Within 24 hours of learning about the situation, I had already dealt with the social worker, whom I thoroughly chastised for her negligence, conveyed the situation to the administrator, and received word that my grandmother would be given 24/7 one-on-one nursing care until the situation was resolved. Yes, I threatened to call my Ombudsmen, and even sue if something happened to my grandmother under their watch when they knew about a situation that involved a threat of bodily harm.  My mother shouldn’t have needed me to know how to handle the situation, and what frightens me most is how she would have managed without my intervention.  I’ll challenge the average consumer or caregiver to even know what an Ombudsmen is.

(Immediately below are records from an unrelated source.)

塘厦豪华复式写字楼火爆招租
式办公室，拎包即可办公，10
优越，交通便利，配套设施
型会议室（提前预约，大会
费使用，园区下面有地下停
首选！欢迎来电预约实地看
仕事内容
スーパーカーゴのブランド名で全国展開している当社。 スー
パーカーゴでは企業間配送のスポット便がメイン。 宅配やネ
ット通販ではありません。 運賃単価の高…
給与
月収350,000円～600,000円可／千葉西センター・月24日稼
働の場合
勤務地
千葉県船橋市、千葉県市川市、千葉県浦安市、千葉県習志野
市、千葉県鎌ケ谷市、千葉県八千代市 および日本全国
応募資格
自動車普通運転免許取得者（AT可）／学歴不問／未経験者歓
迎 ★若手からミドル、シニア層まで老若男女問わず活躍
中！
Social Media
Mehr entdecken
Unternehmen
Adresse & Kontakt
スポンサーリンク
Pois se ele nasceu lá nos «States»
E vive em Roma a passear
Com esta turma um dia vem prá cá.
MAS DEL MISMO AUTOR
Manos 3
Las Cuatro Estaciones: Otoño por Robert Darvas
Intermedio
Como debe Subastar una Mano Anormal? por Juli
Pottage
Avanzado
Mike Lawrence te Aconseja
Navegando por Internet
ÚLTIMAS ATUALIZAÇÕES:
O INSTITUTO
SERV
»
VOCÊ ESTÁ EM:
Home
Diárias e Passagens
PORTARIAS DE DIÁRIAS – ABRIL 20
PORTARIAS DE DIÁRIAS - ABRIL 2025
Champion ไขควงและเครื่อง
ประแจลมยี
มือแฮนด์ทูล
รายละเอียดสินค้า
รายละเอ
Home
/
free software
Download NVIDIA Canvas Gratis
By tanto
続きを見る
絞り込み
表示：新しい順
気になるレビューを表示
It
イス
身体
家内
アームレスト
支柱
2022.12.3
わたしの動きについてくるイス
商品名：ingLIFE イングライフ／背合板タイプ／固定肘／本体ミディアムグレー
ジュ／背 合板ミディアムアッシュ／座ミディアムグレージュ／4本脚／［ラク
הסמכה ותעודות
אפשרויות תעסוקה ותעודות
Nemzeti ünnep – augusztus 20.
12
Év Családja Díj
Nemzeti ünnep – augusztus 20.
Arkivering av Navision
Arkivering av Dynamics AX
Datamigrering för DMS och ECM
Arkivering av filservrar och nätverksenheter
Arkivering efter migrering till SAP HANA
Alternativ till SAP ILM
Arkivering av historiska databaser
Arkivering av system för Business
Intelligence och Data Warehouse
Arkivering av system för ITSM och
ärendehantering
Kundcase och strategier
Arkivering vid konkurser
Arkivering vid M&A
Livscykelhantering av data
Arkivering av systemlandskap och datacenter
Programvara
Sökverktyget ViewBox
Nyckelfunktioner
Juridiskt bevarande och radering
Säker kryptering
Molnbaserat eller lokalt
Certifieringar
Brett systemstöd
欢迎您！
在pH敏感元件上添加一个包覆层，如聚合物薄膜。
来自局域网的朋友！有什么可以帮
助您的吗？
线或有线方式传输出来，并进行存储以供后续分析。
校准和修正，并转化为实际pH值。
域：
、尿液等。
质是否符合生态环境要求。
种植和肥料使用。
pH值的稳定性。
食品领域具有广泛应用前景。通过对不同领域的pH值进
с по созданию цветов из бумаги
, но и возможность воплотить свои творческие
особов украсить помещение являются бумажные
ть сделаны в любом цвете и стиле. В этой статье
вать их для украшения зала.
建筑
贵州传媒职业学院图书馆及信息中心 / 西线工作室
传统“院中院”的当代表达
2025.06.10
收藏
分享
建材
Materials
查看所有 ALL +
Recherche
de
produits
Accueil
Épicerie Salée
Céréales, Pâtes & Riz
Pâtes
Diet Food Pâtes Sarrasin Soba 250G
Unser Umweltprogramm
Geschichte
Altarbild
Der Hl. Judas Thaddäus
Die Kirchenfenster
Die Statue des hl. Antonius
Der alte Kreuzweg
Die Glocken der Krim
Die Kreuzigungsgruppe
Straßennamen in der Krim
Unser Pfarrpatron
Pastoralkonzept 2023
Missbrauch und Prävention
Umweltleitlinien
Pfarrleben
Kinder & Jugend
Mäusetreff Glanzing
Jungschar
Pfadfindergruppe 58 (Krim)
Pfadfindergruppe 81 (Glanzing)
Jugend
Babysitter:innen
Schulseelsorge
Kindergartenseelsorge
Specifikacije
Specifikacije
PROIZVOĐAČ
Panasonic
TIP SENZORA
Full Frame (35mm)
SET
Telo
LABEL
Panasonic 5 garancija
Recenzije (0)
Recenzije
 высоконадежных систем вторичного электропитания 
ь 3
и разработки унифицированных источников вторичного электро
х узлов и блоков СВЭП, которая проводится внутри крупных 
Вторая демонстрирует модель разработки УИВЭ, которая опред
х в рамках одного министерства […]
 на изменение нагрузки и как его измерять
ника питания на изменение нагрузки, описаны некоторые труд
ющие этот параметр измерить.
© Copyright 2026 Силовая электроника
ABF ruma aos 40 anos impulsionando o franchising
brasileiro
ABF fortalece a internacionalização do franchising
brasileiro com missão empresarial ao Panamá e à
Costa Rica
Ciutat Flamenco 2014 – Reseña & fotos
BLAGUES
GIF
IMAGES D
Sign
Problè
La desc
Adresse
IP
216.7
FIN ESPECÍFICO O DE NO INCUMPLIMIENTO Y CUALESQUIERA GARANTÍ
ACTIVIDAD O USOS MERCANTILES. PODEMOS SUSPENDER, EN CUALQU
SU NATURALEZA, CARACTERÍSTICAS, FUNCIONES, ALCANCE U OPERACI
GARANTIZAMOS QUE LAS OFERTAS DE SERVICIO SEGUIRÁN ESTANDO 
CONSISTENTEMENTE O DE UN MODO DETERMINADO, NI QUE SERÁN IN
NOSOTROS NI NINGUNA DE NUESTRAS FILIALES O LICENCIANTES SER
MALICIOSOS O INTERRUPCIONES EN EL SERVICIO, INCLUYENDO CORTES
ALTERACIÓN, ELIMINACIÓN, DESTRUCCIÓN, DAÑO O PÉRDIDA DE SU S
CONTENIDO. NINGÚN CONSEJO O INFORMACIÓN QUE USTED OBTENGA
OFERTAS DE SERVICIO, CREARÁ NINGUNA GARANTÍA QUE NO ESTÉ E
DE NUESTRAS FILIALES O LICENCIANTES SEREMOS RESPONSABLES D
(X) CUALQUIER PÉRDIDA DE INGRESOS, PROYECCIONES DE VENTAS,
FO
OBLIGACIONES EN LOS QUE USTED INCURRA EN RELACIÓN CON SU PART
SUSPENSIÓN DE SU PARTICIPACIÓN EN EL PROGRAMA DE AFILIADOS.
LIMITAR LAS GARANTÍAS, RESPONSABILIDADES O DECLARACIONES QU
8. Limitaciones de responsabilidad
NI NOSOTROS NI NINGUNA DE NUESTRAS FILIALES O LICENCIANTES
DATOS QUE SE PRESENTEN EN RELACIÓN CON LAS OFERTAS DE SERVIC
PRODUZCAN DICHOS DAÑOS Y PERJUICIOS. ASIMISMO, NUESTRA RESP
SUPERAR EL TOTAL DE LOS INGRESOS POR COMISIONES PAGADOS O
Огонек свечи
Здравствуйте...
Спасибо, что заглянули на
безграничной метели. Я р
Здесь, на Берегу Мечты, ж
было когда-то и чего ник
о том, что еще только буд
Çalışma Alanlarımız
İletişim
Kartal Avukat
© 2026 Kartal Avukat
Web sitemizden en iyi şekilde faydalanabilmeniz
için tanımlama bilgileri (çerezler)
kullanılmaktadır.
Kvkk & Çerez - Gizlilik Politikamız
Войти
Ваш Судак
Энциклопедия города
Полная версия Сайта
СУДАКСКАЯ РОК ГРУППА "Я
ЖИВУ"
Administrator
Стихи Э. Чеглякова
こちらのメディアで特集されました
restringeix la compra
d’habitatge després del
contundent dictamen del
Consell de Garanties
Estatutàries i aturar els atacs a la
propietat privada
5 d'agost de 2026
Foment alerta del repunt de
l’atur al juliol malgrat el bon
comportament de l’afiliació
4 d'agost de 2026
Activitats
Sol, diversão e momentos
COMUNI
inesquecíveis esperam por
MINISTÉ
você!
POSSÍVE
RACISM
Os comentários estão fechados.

Healthcare is very personal, but because it is so personal, and full of emotion, it has the capability of making us feel powerless, overwhelmed, worried, and distracted. I do not want my mother to ever feel these things again, or anyone to feel the way my mother felt in caring for my grandmother.  Healthcare literacy is more than just a vocabulary lesson or a lecture on hot topics, but it is the ability to understand and navigate the healthcare system – to know when you need to be your own advocate, and when you need to ask questions. Healthcare literacy is about feeling empowered in your own healthcare, as well as for those whom you care for.  At the end of the day – it’s our responsibility, to foster healthcare literacy. This means:

  1. Understand the higher order emotions that patients and their caregivers feel
  2. Identify the situations where these emotions develop and can be impacted
  3. Create solutions to ensure these situations are curated for the patient or caregiver.